1.5 In opdracht van [geïntimeerde] is het gehuurde op 18 augustus 2000 getaxeerd door makelaar Struiksma te Sneek. Eveneens in opdracht van [geïntimeerde] is het gehuurde in september 2000 bouwkundig gekeurd door Sinnema-Faber Bouwmanagement B.V. te Leeuwarden. [geïntimeerde] heeft vervolgens Bouwbedrijf Koster B.V. te Sneek verzocht een kostenraming te geven van de door Sinnema-Faber aanbevolen onderhouds- en verbeteringswerkzaamheden, exclusief schilderwerk.
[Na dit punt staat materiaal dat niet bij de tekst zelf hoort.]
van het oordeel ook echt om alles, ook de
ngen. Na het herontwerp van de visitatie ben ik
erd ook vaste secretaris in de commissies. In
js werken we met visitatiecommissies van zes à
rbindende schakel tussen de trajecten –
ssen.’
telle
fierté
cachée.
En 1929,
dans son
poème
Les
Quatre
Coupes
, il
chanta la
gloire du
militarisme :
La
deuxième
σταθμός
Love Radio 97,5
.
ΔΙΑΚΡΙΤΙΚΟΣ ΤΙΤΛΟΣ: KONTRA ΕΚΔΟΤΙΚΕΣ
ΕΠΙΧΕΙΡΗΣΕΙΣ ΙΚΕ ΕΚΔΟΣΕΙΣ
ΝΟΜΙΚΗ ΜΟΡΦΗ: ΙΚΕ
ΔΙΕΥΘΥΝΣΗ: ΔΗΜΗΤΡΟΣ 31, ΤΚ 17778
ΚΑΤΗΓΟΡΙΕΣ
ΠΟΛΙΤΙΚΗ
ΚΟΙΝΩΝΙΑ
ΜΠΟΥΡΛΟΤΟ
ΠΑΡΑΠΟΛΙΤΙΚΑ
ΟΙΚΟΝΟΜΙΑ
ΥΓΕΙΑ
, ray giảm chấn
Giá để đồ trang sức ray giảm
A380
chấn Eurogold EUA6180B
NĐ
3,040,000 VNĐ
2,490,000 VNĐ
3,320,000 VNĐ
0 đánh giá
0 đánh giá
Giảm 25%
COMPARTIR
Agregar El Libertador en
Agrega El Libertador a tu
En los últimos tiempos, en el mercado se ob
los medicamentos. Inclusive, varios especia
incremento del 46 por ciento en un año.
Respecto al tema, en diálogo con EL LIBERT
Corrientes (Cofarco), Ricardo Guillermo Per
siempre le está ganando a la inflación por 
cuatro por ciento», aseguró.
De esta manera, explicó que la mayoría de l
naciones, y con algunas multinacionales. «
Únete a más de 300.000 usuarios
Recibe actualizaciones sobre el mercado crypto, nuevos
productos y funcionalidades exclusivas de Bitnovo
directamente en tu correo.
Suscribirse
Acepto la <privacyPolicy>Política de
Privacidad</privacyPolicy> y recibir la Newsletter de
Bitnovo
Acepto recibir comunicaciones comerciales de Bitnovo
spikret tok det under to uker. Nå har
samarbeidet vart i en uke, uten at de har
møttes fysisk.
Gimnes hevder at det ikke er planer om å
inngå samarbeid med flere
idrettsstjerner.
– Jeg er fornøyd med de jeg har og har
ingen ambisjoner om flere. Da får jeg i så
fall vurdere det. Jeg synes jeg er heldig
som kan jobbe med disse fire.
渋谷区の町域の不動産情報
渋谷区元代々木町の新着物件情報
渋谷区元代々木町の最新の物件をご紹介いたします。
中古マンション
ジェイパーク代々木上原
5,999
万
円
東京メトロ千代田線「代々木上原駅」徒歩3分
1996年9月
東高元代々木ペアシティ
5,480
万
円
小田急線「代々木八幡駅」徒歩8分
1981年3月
Voorts hebben Loodgieters- en Installatiebedrijf Huisman v.o.f. te Sneek en Bouwbedrijf Bootsma B.V. te Tirns op verzoek van [geïntimeerde] prijsopgaven gedaan betreffende de te verrichten loodgieterswerkzaamheden (zowel het onderhoud als de verbeteringen) en overige werkzaamheden (onderhoud en verbeteringen), exclusief het schilderwerk. [geïntimeerde] heeft deze offertes naar [appellant] gezonden.
1.6 Bij brief van 18 september 2002 heeft [appellant] [geïntimeerde] gesommeerd over te gaan tot het - op haar kosten - laten verrichten van het achterstallig onderhoud als genoemd in de raming van Koster en in de offertes van Huisman en Bootsma.
1.7 In opdracht van [appellant] heeft bouwbedrijf Zetstra Bouw Groningen op
4 november 2003 gerapporteerd omtrent de inventarisatie van onderhoud/achter-stallig onderhoud van het gehuurde. De kosten van herstel zijn door Zetstra begroot op € 25.918,20 incl. BTW.
1.8 De huurovereenkomst is inmiddels, ingaande 1 oktober 2005, geëindigd.